## WORK INSTRUCTION
The records must be duplicated exactly, with every picture left out.

======== DATA FOR REVIEW ========

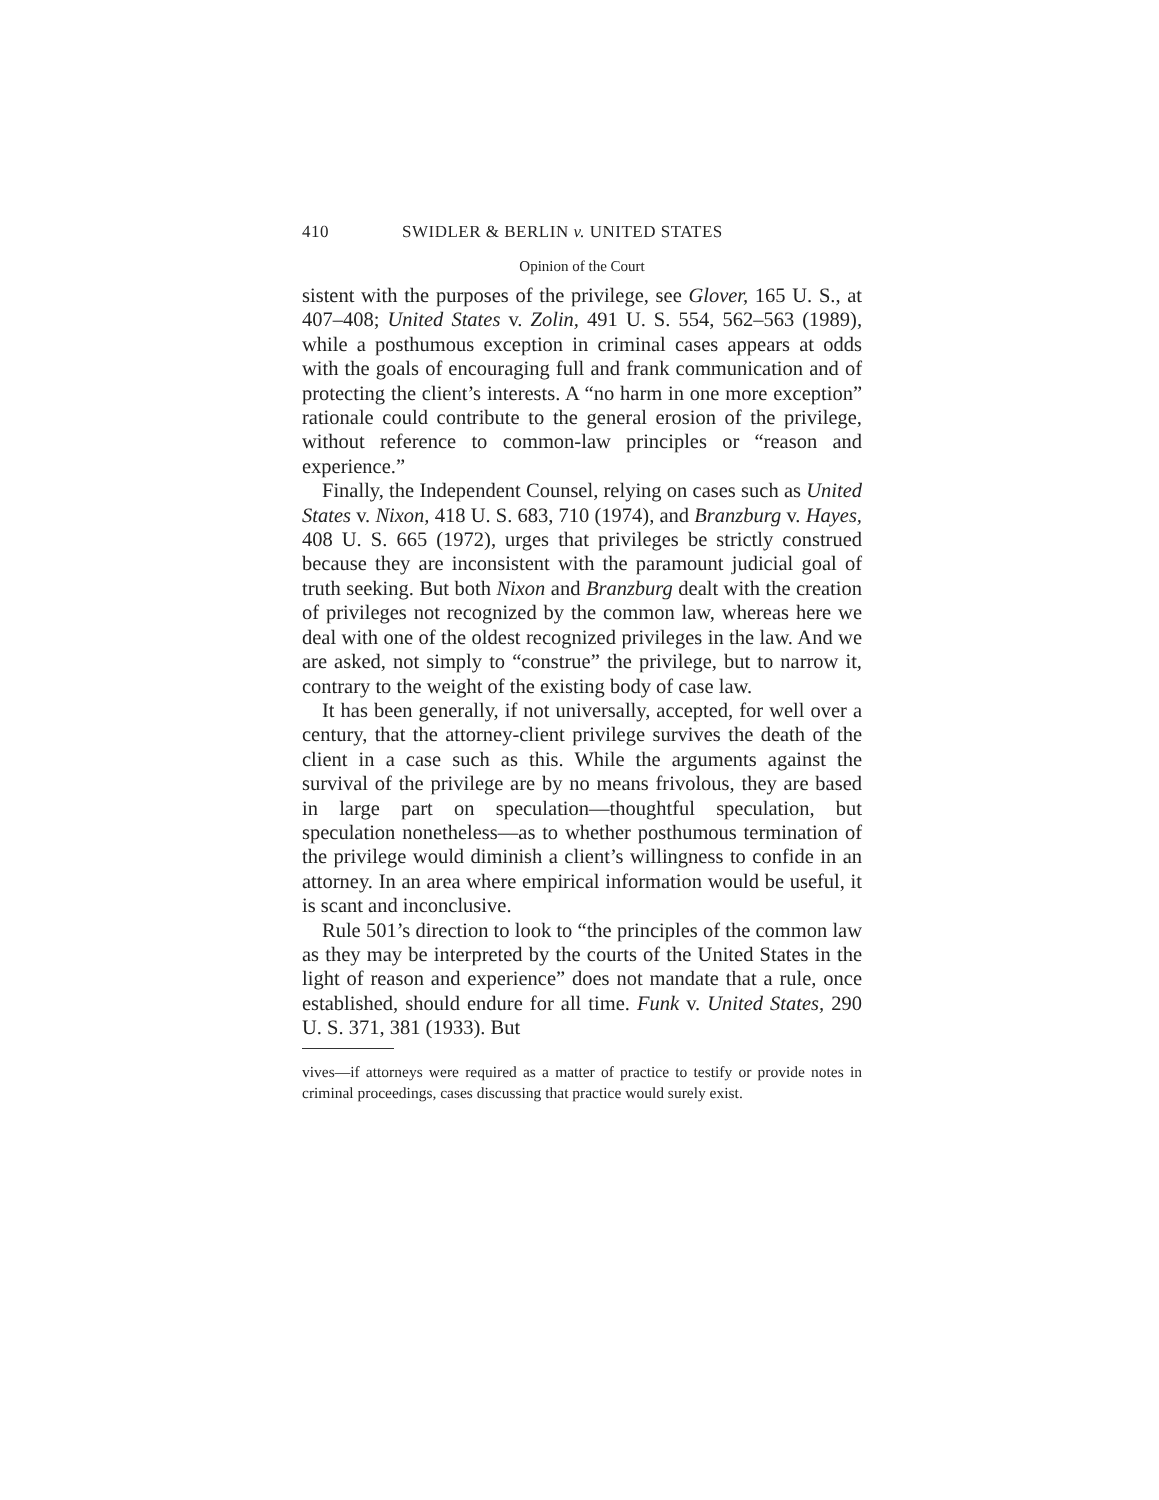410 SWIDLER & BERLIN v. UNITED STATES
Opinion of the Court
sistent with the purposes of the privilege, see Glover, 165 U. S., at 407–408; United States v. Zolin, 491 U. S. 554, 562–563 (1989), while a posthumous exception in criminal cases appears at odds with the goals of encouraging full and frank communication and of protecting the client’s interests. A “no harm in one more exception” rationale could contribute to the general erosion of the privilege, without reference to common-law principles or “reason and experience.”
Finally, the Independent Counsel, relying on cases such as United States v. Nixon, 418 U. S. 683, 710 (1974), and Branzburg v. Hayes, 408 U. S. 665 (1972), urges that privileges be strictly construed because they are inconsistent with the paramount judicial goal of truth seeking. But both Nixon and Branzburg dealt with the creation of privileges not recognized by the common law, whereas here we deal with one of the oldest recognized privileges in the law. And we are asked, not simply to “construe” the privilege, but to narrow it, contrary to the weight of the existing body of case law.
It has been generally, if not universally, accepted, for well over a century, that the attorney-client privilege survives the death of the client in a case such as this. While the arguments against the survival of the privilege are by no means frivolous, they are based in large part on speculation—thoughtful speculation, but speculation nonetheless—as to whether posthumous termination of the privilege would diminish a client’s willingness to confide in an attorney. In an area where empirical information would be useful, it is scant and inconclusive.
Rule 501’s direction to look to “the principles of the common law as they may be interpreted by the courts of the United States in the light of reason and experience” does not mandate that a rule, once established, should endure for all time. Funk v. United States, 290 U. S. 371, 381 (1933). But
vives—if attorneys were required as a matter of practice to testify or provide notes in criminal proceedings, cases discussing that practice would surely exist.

========

## SOLUTION TO THIS PROBLEM
410 SWIDLER & BERLIN v. UNITED STATES
Opinion of the Court
sistent with the purposes of the privilege, see Glover, 165 U. S., at 407–408; United States v. Zolin, 491 U. S. 554, 562–563 (1989), while a posthumous exception in criminal cases appears at odds with the goals of encouraging full and frank communication and of protecting the client’s interests. A “no harm in one more exception” rationale could contribute to the general erosion of the privilege, without reference to common-law principles or “reason and experience.”
Finally, the Independent Counsel, relying on cases such as United States v. Nixon, 418 U. S. 683, 710 (1974), and Branzburg v. Hayes, 408 U. S. 665 (1972), urges that privileges be strictly construed because they are inconsistent with the paramount judicial goal of truth seeking. But both Nixon and Branzburg dealt with the creation of privileges not recognized by the common law, whereas here we deal with one of the oldest recognized privileges in the law. And we are asked, not simply to “construe” the privilege, but to narrow it, contrary to the weight of the existing body of case law.
It has been generally, if not universally, accepted, for well over a century, that the attorney-client privilege survives the death of the client in a case such as this. While the arguments against the survival of the privilege are by no means frivolous, they are based in large part on speculation—thoughtful speculation, but speculation nonetheless—as to whether posthumous termination of the privilege would diminish a client’s willingness to confide in an attorney. In an area where empirical information would be useful, it is scant and inconclusive.
Rule 501’s direction to look to “the principles of the common law as they may be interpreted by the courts of the United States in the light of reason and experience” does not mandate that a rule, once established, should endure for all time. Funk v. United States, 290 U. S. 371, 381 (1933). But
vives—if attorneys were required as a matter of practice to testify or provide notes in criminal proceedings, cases discussing that practice would surely exist.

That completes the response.